··· Provided text ···

Experts say that the region can never have peace as long as Hamas is a political factor. But Israeli politics also stand in the way of peace. The only way to redeem the agony that’s occurred since Hamas’ Oct. 7 terrorist attacks is to reclaim the two-state solution from the maw of irrelevance. Yet this week Netanyahu ruled out a role for the Palestinian Authority in postwar Gaza, despite pressure from President Biden and the Arab world. This tells us a lot about what Netanyahu and his far-right coalition are fighting for. You can’t have a Palestinian state without the PA playing a key role. Netanyahu’s way, what you’d have after the war are more West Bank settlements and less hope than ever for Palestinians.

If the people of Israel don’t elect a government that wants peace, including national self-determination for all, then history will have nothing redemptive to say about this war. If Israel’s politics do turn to the center, the war could be the darkest of nights before the dawn of hope. Too bad the people of Gaza have to live through hell to find out if they will have their chance for an unlikely but much to be prayed for happy ending.

··· Study material ···

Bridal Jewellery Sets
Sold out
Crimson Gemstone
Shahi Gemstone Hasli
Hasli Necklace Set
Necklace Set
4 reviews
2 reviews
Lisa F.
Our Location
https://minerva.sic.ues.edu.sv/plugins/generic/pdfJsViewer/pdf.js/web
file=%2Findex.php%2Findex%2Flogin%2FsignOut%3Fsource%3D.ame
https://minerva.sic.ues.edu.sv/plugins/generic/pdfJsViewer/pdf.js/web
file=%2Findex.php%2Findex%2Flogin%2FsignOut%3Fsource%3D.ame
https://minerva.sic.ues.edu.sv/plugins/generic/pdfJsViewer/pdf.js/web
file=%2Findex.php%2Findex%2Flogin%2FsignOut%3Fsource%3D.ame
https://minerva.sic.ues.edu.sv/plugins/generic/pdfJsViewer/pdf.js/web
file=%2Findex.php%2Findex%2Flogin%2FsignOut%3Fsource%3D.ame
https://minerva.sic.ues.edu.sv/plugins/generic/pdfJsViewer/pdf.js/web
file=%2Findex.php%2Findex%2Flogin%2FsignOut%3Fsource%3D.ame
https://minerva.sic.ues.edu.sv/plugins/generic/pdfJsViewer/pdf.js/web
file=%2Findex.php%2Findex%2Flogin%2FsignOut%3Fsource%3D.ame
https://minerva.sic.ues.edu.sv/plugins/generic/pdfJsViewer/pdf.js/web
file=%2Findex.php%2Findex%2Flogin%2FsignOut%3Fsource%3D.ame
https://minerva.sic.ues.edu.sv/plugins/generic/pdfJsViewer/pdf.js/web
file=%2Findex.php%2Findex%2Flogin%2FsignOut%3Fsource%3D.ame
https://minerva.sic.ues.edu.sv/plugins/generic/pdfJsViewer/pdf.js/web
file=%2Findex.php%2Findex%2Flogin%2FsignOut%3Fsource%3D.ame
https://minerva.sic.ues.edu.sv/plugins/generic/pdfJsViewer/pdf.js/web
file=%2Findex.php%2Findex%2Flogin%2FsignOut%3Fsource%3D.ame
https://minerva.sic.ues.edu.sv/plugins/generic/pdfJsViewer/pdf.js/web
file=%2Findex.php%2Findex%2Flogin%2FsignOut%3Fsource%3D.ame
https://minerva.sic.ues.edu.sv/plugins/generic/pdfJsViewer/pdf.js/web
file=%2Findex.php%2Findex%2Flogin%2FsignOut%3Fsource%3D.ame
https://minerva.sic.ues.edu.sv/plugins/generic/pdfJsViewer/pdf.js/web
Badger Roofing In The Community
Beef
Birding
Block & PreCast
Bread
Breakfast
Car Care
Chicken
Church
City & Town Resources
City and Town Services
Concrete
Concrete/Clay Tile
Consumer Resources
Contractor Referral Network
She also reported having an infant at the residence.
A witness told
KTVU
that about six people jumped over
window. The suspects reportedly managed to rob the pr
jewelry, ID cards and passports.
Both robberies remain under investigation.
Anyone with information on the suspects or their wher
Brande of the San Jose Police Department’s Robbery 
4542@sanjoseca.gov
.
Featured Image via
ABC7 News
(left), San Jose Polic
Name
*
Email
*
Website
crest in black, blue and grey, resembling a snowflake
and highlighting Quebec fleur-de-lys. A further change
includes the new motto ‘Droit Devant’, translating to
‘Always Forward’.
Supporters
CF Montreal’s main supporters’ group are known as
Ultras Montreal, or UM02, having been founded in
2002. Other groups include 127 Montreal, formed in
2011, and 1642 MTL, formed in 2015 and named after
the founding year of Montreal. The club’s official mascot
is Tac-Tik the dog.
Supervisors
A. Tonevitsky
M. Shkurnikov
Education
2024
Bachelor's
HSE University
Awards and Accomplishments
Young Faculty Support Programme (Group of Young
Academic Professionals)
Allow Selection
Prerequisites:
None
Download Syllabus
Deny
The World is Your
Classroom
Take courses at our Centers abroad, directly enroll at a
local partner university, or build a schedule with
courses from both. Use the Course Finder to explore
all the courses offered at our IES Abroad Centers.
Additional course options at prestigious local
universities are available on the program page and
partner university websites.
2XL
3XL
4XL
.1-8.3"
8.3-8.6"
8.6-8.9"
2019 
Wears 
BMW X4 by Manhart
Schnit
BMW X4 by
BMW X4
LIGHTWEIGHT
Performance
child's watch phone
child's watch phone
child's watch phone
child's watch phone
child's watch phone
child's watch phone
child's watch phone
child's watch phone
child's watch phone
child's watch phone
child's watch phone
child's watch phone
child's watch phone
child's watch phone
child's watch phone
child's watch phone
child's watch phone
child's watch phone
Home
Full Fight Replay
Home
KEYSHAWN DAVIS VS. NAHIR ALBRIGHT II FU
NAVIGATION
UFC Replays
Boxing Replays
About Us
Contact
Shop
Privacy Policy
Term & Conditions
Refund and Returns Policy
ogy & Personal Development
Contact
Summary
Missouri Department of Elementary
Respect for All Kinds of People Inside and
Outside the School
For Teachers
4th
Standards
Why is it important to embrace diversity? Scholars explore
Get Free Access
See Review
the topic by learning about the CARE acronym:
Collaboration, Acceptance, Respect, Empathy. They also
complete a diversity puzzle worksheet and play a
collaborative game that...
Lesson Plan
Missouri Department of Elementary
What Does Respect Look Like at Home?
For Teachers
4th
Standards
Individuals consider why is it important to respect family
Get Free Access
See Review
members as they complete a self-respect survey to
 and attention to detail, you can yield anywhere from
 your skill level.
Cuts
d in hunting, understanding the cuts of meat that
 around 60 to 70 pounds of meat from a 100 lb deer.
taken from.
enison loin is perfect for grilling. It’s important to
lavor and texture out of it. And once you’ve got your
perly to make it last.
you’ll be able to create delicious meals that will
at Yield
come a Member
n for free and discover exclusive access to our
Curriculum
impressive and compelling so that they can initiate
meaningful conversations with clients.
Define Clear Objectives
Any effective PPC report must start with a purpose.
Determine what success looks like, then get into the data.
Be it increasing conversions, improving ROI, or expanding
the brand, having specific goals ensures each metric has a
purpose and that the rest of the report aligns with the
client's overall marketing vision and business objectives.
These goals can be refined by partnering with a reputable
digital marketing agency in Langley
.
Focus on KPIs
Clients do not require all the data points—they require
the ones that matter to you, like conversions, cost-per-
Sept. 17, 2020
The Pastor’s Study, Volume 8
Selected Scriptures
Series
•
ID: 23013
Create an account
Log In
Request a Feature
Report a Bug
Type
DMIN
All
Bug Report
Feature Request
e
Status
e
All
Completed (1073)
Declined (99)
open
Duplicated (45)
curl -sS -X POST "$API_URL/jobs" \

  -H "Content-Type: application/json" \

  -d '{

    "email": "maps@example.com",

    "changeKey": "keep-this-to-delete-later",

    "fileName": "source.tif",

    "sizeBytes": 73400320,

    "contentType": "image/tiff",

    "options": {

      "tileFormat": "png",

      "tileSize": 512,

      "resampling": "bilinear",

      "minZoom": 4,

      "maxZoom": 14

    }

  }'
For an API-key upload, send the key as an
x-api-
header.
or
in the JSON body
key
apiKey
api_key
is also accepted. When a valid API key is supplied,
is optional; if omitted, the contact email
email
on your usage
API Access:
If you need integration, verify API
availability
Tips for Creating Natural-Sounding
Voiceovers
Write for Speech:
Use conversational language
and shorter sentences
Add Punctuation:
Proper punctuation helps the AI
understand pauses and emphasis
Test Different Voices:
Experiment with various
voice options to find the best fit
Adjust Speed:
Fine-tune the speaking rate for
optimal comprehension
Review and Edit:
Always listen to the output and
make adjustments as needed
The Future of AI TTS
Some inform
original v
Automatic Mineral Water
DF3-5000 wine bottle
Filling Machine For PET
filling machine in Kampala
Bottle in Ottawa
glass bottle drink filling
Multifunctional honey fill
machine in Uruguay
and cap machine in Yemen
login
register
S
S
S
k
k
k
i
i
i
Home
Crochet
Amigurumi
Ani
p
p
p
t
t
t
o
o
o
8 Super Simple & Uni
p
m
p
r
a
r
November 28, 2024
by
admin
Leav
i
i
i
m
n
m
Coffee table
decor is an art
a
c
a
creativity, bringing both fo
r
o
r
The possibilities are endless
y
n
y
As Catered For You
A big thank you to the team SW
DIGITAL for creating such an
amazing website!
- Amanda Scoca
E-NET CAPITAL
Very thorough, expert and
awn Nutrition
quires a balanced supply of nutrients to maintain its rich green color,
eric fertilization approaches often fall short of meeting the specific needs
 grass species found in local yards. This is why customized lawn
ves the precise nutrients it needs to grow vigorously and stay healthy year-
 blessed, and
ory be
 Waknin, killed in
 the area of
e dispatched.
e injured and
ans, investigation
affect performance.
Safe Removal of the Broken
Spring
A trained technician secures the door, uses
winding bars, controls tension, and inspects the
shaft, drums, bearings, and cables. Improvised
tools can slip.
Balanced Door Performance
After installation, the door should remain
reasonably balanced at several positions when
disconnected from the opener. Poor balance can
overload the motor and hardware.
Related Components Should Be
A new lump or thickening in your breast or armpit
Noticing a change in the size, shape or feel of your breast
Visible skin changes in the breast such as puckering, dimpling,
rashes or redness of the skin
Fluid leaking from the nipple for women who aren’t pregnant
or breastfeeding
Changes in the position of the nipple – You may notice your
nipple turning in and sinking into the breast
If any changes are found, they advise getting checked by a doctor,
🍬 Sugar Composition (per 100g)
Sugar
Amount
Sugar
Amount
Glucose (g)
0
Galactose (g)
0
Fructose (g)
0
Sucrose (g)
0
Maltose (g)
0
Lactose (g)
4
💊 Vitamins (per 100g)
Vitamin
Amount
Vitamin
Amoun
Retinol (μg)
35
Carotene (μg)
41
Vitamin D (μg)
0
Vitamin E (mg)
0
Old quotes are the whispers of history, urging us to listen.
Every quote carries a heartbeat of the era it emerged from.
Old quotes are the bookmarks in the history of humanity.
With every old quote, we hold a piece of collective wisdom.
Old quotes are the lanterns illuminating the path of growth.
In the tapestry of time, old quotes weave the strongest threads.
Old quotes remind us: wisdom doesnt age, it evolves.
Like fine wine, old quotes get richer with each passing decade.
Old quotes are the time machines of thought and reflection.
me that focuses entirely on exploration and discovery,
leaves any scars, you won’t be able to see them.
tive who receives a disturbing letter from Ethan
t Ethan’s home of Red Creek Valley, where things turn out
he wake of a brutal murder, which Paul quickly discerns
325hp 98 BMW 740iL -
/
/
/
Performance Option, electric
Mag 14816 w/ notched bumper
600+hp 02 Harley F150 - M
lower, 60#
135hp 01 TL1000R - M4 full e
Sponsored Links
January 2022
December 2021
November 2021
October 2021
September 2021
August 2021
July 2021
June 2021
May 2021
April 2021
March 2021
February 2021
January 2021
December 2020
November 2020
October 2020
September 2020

···

_Your assignment_
In the commentary on peace between Israel and the Palestinians, what did Netanyahu rule out this week?

_Answer for this exercise_
A role for the Palestinian Authority in postwar Gaza.